BROOKFIELD, Wis. — Art is Brookfield Academy sophomore Brook Ihlenfeld’s favorite pastime. 


What You Need To Know

  • Paul Noth is a professional cartoonist

  • He’s worked at The New Yorker magazine for 17 years and has worked on television shows

  • On Friday, he held a workshop for students at Brookfield Academy

“I took a while to find my hobby,” Ihlenfeld said. “I tried a bunch of different sports, ice skating, and one day I just, I’ve always liked drawing, and one day I decided to make it my hobby, and it clicked for me.”

On Friday, she and other students were told to draw the first thing that came to their minds when they heard the word “pet.”

She drew her dog, Luke, three times. There was a time limit for each drawing. The first one took three and a half minutes, and the last one, just 30 seconds.  

Despite not having time to add a lot of detail, Ihlenfeld said she liked the fast draw the best. 

“It seems the dog has more character, and I like the little face I made out of it,” Ihlenfeld said. 

These drawings were part of a workshop led by Paul Noth. He’s a cartoonist and writer from Milwaukee who has worked a variety of interesting jobs.

“I’ve been a cartoonist for The New Yorker magazine for 17 years. I’ve created animated shows for television, for Conan O’Brien, for Nickelodeon,” Noth noted. “I’ve had three middle school novels, and I’ve made educational comic books.”

This is his second visit to the Brookfield Academy this year as part of the school’s artist series. The first visit was more of an assembly, but this one was a hands-on style workshop, where the students were able to create and work with Noth. 

And Noth said he had one message he was really trying to convey. 

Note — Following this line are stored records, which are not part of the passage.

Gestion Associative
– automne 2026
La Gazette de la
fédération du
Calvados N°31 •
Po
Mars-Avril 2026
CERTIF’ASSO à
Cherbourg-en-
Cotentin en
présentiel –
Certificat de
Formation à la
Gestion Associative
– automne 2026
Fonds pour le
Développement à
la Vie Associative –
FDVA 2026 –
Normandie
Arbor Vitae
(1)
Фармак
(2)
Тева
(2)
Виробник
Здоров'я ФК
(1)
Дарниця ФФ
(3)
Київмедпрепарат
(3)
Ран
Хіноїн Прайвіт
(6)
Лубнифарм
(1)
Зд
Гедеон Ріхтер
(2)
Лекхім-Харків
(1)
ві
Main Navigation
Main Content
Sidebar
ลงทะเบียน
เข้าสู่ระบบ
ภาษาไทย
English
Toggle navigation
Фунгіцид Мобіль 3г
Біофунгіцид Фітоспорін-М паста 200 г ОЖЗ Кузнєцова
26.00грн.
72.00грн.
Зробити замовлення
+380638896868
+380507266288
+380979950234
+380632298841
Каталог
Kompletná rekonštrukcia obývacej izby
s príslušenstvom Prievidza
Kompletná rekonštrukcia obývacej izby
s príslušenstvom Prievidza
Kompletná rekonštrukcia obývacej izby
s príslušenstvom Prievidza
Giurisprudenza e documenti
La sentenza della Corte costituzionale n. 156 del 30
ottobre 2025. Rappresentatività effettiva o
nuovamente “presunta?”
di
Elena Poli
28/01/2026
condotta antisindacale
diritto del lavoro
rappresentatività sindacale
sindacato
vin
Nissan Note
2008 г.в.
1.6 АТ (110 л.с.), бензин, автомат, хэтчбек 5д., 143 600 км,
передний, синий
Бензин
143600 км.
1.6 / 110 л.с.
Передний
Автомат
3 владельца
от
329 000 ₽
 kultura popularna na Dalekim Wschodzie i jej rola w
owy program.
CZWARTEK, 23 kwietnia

“I’m trying to break them from the idea that they need to overthink every drawing, that they need to make every drawing perfect, and show them the object is really to express themselves and articulate a feeling or something they want to say, more than it is necessarily — in this form at least — to make a pretty or perfect drawings,” Noth said. 

That’s what Ihlenfeld said she ended up liking too — that fast, less thought out type of drawing. 

She ended up drawing a single panel comic, one that tells a story. 

“I kind of wanted to do a sweet one, and less of funny,” Ihlenfeld said. “So it’s going to be the girl and the dog running through a field of flowers, and below it, it’s going to say, ‘some days, you just need to run.’”

Regardless of artistic ability, students at Brookfield Academy are learning a way to tell a story and express themselves in a visual way.